Ao mesmo tempo, o processo de sublimação coloca em evidência a tensão entre a adaptação às normas sociais e a busca por autenticidade. O desafio moderno para a pessoa trabalhadora é encontrar um equilíbrio entre essas forças, garantindo que sua identidade seja construída de maneira que respeite tanto suas necessidades internas quanto às demandas externas. O trabalho, portanto, assume uma dimensão subjetiva complexa, onde a identidade é constantemente negociada e redefinida.


O Trabalho e o Desafio da Identidade

Somos parte de uma coletividade que tem suas demandas e o desafio é equilibrar essa tensão entre o individual e o coletivo. A identidade é fortalecida quando o trabalho é visível, avaliado com critérios justos e realizado em consonância com os desejos, necessidades internas e sonhos individuais.

A Psicodinâmica do Trabalho alerta que, em muitas situações em que todas essas demandas não são consideradas, o sujeito é derrotado e acaba enfrentando crises em sua identidade. Por outro lado, contextos favoráveis ao prazer e à sublimação podem ser muito benéficos ao reforço da identidade e, consequentemente, à saúde mental.

O trabalho, portanto, não é apenas um meio de sustento, mas um dos grandes alicerces da constituição do sujeito e de sua rede de significados. Ele está intimamente ligado à constituição da identidade e da subjetividade, e o reconhecimento do que é feito é fundamental para promover a saúde mental.


Conclusão

A relação entre trabalho e identidade é profunda e multifacetada, permeando todas as dimensões da vida do ser humano. O trabalho não apenas molda a identidade, mas também é moldado por ela, em um processo contínuo de construção e reconstrução. No ambiente de trabalho, o reconhecimento emerge como um pilar essencial para a manutenção da saúde mental e para a consolidação de uma identidade coesa e valorizada.

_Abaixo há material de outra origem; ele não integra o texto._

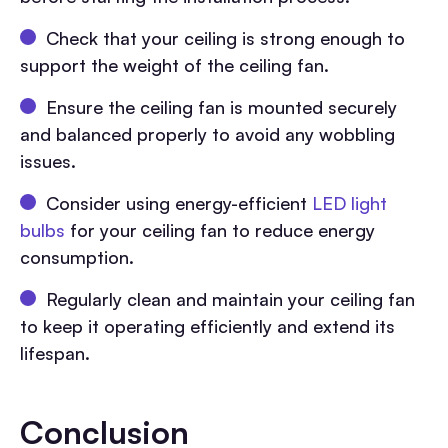
Check that your ceiling is strong enough to
support the weight of the ceiling fan.
Ensure the ceiling fan is mounted securely
and balanced properly to avoid any wobbling
issues.
Consider using energy-efficient
LED light
bulbs
for your ceiling fan to reduce energy
consumption.
Regularly clean and maintain your ceiling fan
to keep it operating efficiently and extend its
lifespan.
Conclusion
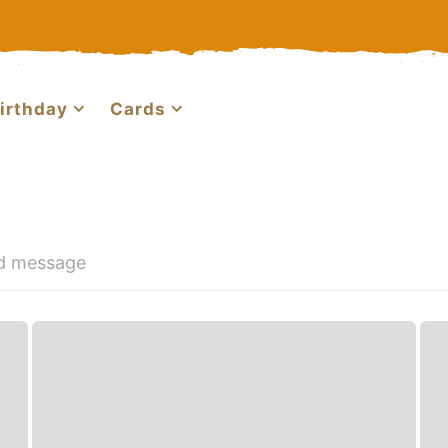
irthday
Cards
nd message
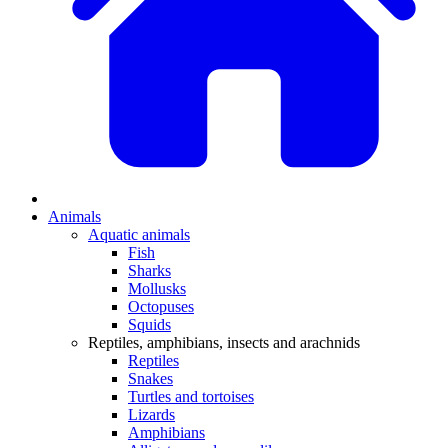
Animals
Aquatic animals
Fish
Sharks
Mollusks
Octopuses
Squids
Reptiles, amphibians, insects and arachnids
Reptiles
Snakes
Turtles and tortoises
Lizards
Amphibians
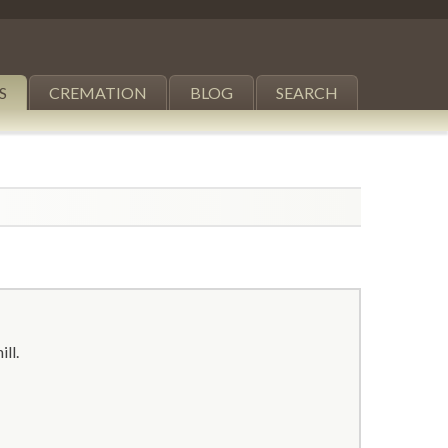
S
CREMATION
BLOG
SEARCH
ill.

No entanto, quando o trabalho é desvalorizado, invisibilizado ou sujeito a critérios de avaliação injustos, a identidade da pessoa trabalhadora é posta em risco. O sentimento de injustiça e a falta de reconhecimento podem desencadear processos que podem comprometer não apenas o desempenho profissional, mas também a integridade psíquica do indivíduo.

Portanto, para que o trabalho seja uma fonte de realização pessoal e profissional, é imperativo que as organizações reconheçam a singularidade de cada pessoa, valorizem o esforço e a criatividade empregados nas tarefas, e criem ambientes onde o trabalho realizado seja visível, justo e alinhado com os valores e aspirações de cada um e, somente assim, o trabalho poderá cumprir seu papel essencial na formação e no fortalecimento da identidade, contribuindo para uma vida mais plena e significativa.